**WHAT THE EXERCISE ASKS:** Format every line of text in the records below as a JSON list of strings, one string per line, and leave out any blank lines.

AVAILABLE DATA below:

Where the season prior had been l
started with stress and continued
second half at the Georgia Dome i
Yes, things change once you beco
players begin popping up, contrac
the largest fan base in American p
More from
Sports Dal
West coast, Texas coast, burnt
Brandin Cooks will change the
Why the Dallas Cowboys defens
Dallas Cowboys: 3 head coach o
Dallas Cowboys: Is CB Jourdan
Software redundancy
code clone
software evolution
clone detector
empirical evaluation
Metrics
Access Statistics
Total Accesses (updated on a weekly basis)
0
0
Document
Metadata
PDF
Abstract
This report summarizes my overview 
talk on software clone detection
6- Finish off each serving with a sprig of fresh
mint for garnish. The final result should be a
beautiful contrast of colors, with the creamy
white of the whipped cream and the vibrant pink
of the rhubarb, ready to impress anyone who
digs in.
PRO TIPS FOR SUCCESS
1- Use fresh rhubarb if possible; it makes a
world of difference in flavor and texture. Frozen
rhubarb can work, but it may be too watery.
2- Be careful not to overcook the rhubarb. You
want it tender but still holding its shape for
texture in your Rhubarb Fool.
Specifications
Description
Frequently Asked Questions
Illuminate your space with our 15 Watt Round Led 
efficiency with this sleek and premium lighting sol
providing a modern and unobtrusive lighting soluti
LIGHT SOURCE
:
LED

End of AVAILABLE DATA.

**OUTPUT OF THE EXERCISE:**
[
  "Where the season prior had been l",
  "started with stress and continued",
  "second half at the Georgia Dome i",
  "Yes, things change once you beco",
  "players begin popping up, contrac",
  "the largest fan base in American p",
  "More from",
  "Sports Dal",
  "West coast, Texas coast, burnt",
  "Brandin Cooks will change the",
  "Why the Dallas Cowboys defens",
  "Dallas Cowboys: 3 head coach o",
  "Dallas Cowboys: Is CB Jourdan",
  "Software redundancy",
  "code clone",
  "software evolution",
  "clone detector",
  "empirical evaluation",
  "Metrics",
  "Access Statistics",
  "Total Accesses (updated on a weekly basis)",
  "0",
  "0",
  "Document",
  "Metadata",
  "PDF",
  "Abstract",
  "This report summarizes my overview ",
  "talk on software clone detection",
  "6- Finish off each serving with a sprig of fresh",
  "mint for garnish. The final result should be a",
  "beautiful contrast of colors, with the creamy",
  "white of the whipped cream and the vibrant pink",
  "of the rhubarb, ready to impress anyone who",
  "digs in.",
  "PRO TIPS FOR SUCCESS",
  "1- Use fresh rhubarb if possible; it makes a",
  "world of difference in flavor and texture. Frozen",
  "rhubarb can work, but it may be too watery.",
  "2- Be careful not to overcook the rhubarb. You",
  "want it tender but still holding its shape for",
  "texture in your Rhubarb Fool.",
  "Specifications",
  "Description",
  "Frequently Asked Questions",
  "Illuminate your space with our 15 Watt Round Led ",
  "efficiency with this sleek and premium lighting sol",
  "providing a modern and unobtrusive lighting soluti",
  "LIGHT SOURCE",
  ":",
  "LED"
]